Leah Modigliani is Associate Professor of Visual Studies at Tyler School of Art and Architecture. She is an artist and scholar who rejects specialization in favor of a rich intellectual and creative engagement with many disciplines including fine arts, art history, critical theory, cultural studies, geography, and anthropology. Her projects arise from a set of ongoing concerns that include the history of the avant-garde and its relationship to political critique, feminist art and writing, social dissent since 1968, the history of photography, performance and re-enactment as political strategy, and the pernicious effects of neoliberal capitalism. 

Modigliani's visual work has been exhibited at many galleries and museums including Pennsylvania Academy of the Fine Arts Museum (Philadelphia), Yerba Buena Center for the Arts (San Francisco), Colby College Museum of Art (Waterville, ME), the Art Gallery of Nova Scotia (Halifax), the Museum of Contemporary Canadian Art (Toronto). Her critical writing can be found in journals and magazines such as Mapping Meaning the JournalAnarchist Studies, Prefix PhotoArt Criticism and C Magazine. Her book, Engendering an avant-garde: the unsettled landscapes of Vancouver photo-conceptualism, was published by Manchester University Press's Rethinking Art's Histories series in 2018.

Ksenia Nouril is the Jensen Bryan Curator at The Print Center, a 105-year-old non-profit institution in Philadelphia dedicated to expanding the understanding of photography and printmaking as vital contemporary arts.
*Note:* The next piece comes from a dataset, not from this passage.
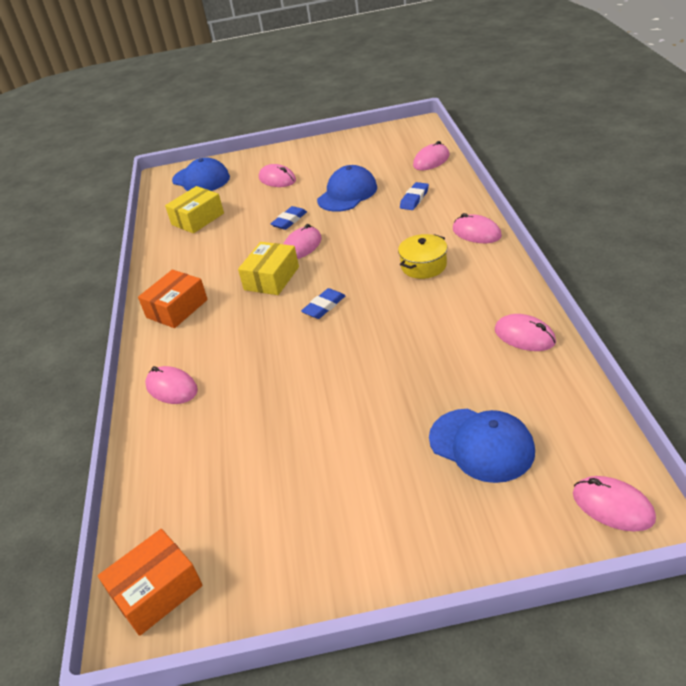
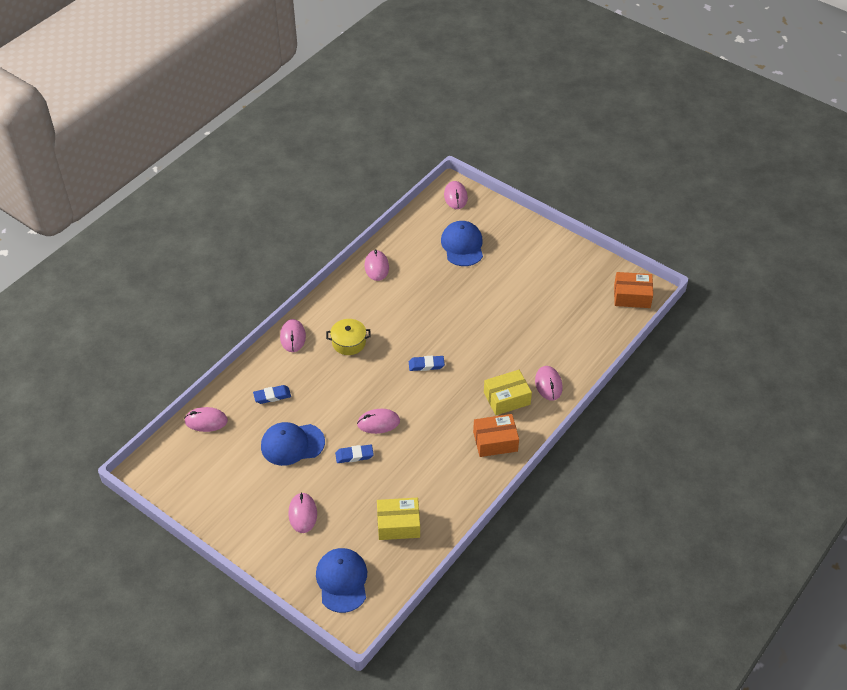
camera: 140 degrees left, 10 degrees up
(271, 278) = (424, 413): yellow box -> yellow box (507, 398)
A specialist in global contemporary art, Ksenia previously held a Contemporary and Modern Art Perspectives (C-MAP) Fellowship in the International Program at The Museum of Modern Art, New York. She has organized exhibitions at the Bruce Museum, Lower East Side Printshop, MoMA, and Zimmerli Art Museum. Ksenia lectures widely and frequently writes for international exhibition catalogues, magazines, and academic journals, including ARTMargins Online, The Calvert Journal, Institute of the Present, OSMOS, and Woman’s Art Journal. She has published two books: Art and Theory of Post-1989 Central and Eastern Europe: A Critical Anthology (co-editor and contributor, MoMA, 2018) and Ilya Kabakov and Viktor Pivovarov: Stories About Ourselves (editor and contributor, Rutgers University Press, 2019). Ksenia holds a BA in Art History and Slavic Studies from New York University and an MA and PhD in Art History from Rutgers, The State University of New Jersey.